◆ Verilen görev A ◆
Okunacak bölüme göre Bahçeli bu açıklamaları hangi toplantıda yaptı?

◆ Okunacak bölüm ◆
##############################

Milliyetçi Hareket Partisi Genel Başkanı Devlet Bahçeli partisinin grup toplantısında gündeme dair önemli açıklamalarda bulundu.
Konuşmasında batının tarihine küskün, değerleriyle kavgalı nesillerin yetişmesi için uğraş verdiğine de değinen Bahçeli “Başkalarına özenerek kaynaklarımız kötülenmiştir. Batıya karşı siyasi ve fikri kompleksler ister istemez yabancılaşmayı, yozlaşmayı beraberinde getirmiştir. Neredeyse sanatın, bilimin, bilimsel düşüncenin, icatların, keşiflerin sadece Batı menşeli olduğunu servis eden sömürgeleşmiş ve soyulmuş kafalar milletimize ölümü gösterip sıtmaya razı etmek için cephe almışlardır. Aleme nizam verme iddiasında olan bir medeniyete tarihimizin bazı dönemlerinde büyük haksızlıklar yapılmıştır. Hem yalan söyleyen, hem yanlışa ortak olan, hem de yanıltan devşirilmiş zihniyetler gelişme ve kalkınma süreçlerini devamlı sekteye uğratmışlardır.” ifadelerini kullandı.
“Biz dert diyoruz, çare ve çözüm üretiyoruz. Beka diyoruz, haysiyetli hayat diyoruz, birlik ve beraberlik çağrısı yapıyoruz.” Açıklamasında bulunan Bahçeli, “Türk İslam medeniyeti insanlığa çok şey kazandırdı ama bugünkü hali yürek burkucudur. İslam terör ile bağdaştırılamaz. Türk İslam alemi direnmeli, ayağa kalkmalı. Adaletli paylaşım insanca yaşam herkesin kaderi olmalı” ifadelerini kullandı.
Başkalarına özenerek kaynaklarımız kötülendi
Öteden beri, tarihine küskün, değerleriyle kavgalı nesillerin yetişmesi için mağlup ve mukallit dayatmalar maalesef sürekli kamçılanmıştır. Başkalarına özenerek kaynaklarımız kötülenmiştir. Batıya karşı siyasi ve fikri kompleksler ister istemez yabancılaşmayı, yozlaşmayı beraberinde getirmiştir. Neredeyse sanatın, bilimin, bilimsel düşüncenin, icatların, keşiflerin sadece Batı menşeli olduğunu servis eden sömürgeleşmiş ve soyulmuş kafalar milletimize ölümü gösterip sıtmaya razı etmek için cephe almışlardır. Aleme nizam verme iddiasında olan bir medeniyete tarihimizin bazı dönemlerinde büyük haksızlıklar yapılmıştır. Hem yalan söyleyen, hem yanlışa ortak olan, hem de yanıltan devşirilmiş zihniyetler gelişme ve kalkınma süreçlerini devamlı sekteye uğratmışlardır.

##############################

◆ Veri kümesi kesitleri ◆
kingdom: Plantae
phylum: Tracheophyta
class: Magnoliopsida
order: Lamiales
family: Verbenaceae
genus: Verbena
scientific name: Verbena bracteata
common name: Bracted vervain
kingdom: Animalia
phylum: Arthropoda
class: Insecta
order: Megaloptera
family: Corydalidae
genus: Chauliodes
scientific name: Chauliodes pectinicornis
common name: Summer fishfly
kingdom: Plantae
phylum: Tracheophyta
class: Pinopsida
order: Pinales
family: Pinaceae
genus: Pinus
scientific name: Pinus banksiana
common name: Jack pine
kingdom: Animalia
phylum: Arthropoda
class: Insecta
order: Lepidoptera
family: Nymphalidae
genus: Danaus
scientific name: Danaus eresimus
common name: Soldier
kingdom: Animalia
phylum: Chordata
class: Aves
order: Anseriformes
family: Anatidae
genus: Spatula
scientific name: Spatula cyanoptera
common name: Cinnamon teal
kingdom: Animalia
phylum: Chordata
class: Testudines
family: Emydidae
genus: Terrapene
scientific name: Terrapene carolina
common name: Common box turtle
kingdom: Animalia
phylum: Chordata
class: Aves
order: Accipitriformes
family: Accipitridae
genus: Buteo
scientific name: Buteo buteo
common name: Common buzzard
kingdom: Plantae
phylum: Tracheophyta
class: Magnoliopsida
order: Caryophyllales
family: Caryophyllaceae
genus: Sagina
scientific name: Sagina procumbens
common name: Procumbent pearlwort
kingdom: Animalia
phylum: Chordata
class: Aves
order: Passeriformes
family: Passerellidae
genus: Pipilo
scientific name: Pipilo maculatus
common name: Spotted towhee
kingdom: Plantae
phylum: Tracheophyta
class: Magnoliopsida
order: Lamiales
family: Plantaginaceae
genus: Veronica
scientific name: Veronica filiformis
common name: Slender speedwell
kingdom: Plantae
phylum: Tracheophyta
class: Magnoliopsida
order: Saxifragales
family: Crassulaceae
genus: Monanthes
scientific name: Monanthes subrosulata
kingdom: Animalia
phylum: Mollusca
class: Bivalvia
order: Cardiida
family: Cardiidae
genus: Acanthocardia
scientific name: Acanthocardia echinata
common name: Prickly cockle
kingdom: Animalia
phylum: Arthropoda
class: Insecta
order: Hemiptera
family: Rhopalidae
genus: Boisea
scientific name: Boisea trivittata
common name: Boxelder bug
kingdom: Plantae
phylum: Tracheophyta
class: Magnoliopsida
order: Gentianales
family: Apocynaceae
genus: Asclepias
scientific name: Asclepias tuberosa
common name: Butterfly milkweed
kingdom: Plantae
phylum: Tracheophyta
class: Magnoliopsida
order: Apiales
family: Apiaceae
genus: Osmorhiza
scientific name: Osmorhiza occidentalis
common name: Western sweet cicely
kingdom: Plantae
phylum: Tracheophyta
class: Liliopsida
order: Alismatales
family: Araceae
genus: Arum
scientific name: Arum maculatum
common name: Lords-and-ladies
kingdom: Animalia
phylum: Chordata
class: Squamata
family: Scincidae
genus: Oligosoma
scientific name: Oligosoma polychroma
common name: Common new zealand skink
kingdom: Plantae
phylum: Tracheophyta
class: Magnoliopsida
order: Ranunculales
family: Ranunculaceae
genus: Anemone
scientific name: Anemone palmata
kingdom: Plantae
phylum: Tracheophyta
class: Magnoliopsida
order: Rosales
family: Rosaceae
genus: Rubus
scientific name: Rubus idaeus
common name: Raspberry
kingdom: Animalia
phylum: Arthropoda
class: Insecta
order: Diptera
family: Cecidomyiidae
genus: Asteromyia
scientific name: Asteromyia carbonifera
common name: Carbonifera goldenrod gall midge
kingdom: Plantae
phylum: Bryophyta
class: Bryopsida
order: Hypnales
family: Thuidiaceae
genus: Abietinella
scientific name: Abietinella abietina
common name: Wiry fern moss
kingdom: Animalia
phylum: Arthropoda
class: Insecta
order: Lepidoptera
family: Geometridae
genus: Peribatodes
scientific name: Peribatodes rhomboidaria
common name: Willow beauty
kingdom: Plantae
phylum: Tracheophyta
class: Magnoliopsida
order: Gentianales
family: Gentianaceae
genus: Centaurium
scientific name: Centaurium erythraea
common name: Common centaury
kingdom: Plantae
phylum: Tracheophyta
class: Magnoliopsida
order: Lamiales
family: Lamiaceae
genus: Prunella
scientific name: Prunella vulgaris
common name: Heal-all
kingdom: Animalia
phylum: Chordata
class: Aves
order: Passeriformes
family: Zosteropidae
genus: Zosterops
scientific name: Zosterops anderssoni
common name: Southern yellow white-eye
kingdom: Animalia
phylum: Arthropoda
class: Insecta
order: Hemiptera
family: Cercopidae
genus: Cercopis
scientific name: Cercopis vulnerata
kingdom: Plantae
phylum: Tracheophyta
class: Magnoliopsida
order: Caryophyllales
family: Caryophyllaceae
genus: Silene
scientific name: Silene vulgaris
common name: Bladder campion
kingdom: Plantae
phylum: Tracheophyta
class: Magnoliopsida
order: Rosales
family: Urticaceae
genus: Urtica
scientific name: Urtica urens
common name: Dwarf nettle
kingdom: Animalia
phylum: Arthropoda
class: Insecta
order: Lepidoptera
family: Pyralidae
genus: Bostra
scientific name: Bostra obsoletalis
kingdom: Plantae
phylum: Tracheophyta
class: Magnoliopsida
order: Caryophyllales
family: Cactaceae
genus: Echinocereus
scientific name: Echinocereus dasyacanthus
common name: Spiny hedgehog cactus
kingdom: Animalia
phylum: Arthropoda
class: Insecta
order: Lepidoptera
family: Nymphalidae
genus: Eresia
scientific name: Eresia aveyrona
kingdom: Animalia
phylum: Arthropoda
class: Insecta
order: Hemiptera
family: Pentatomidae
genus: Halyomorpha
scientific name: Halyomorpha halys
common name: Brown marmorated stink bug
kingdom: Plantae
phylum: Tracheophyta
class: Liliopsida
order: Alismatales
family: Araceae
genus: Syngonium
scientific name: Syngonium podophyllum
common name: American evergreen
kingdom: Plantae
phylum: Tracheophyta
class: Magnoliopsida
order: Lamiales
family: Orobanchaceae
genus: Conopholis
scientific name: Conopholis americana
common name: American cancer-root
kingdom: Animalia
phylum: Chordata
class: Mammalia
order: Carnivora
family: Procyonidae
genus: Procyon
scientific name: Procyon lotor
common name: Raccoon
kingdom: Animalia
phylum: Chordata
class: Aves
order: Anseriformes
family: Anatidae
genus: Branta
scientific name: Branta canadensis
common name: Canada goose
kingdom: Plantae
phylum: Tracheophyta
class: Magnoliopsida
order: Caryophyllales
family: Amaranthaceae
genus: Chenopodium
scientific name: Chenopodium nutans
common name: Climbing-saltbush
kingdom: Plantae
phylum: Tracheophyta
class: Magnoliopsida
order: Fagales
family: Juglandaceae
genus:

##############################

◆ Verilen görev B ◆
Veri kümesi kesitlerindeki satırları, ilk satırdan başlayıp "genus: Pipilo" ifadesini içeren satırda bitecek biçimde, iki uç da dahil olmak üzere birebir çoğaltın.

◆ Doğru sonuç A ◆
Partisinin grup toplantısında.

◆ Doğru sonuç B ◆
kingdom: Plantae
phylum: Tracheophyta
class: Magnoliopsida
order: Lamiales
family: Verbenaceae
genus: Verbena
scientific name: Verbena bracteata
common name: Bracted vervain
kingdom: Animalia
phylum: Arthropoda
class: Insecta
order: Megaloptera
family: Corydalidae
genus: Chauliodes
scientific name: Chauliodes pectinicornis
common name: Summer fishfly
kingdom: Plantae
phylum: Tracheophyta
class: Pinopsida
order: Pinales
family: Pinaceae
genus: Pinus
scientific name: Pinus banksiana
common name: Jack pine
kingdom: Animalia
phylum: Arthropoda
class: Insecta
order: Lepidoptera
family: Nymphalidae
genus: Danaus
scientific name: Danaus eresimus
common name: Soldier
kingdom: Animalia
phylum: Chordata
class: Aves
order: Anseriformes
family: Anatidae
genus: Spatula
scientific name: Spatula cyanoptera
common name: Cinnamon teal
kingdom: Animalia
phylum: Chordata
class: Testudines
family: Emydidae
genus: Terrapene
scientific name: Terrapene carolina
common name: Common box turtle
kingdom: Animalia
phylum: Chordata
class: Aves
order: Accipitriformes
family: Accipitridae
genus: Buteo
scientific name: Buteo buteo
common name: Common buzzard
kingdom: Plantae
phylum: Tracheophyta
class: Magnoliopsida
order: Caryophyllales
family: Caryophyllaceae
genus: Sagina
scientific name: Sagina procumbens
common name: Procumbent pearlwort
kingdom: Animalia
phylum: Chordata
class: Aves
order: Passeriformes
family: Passerellidae
genus: Pipilo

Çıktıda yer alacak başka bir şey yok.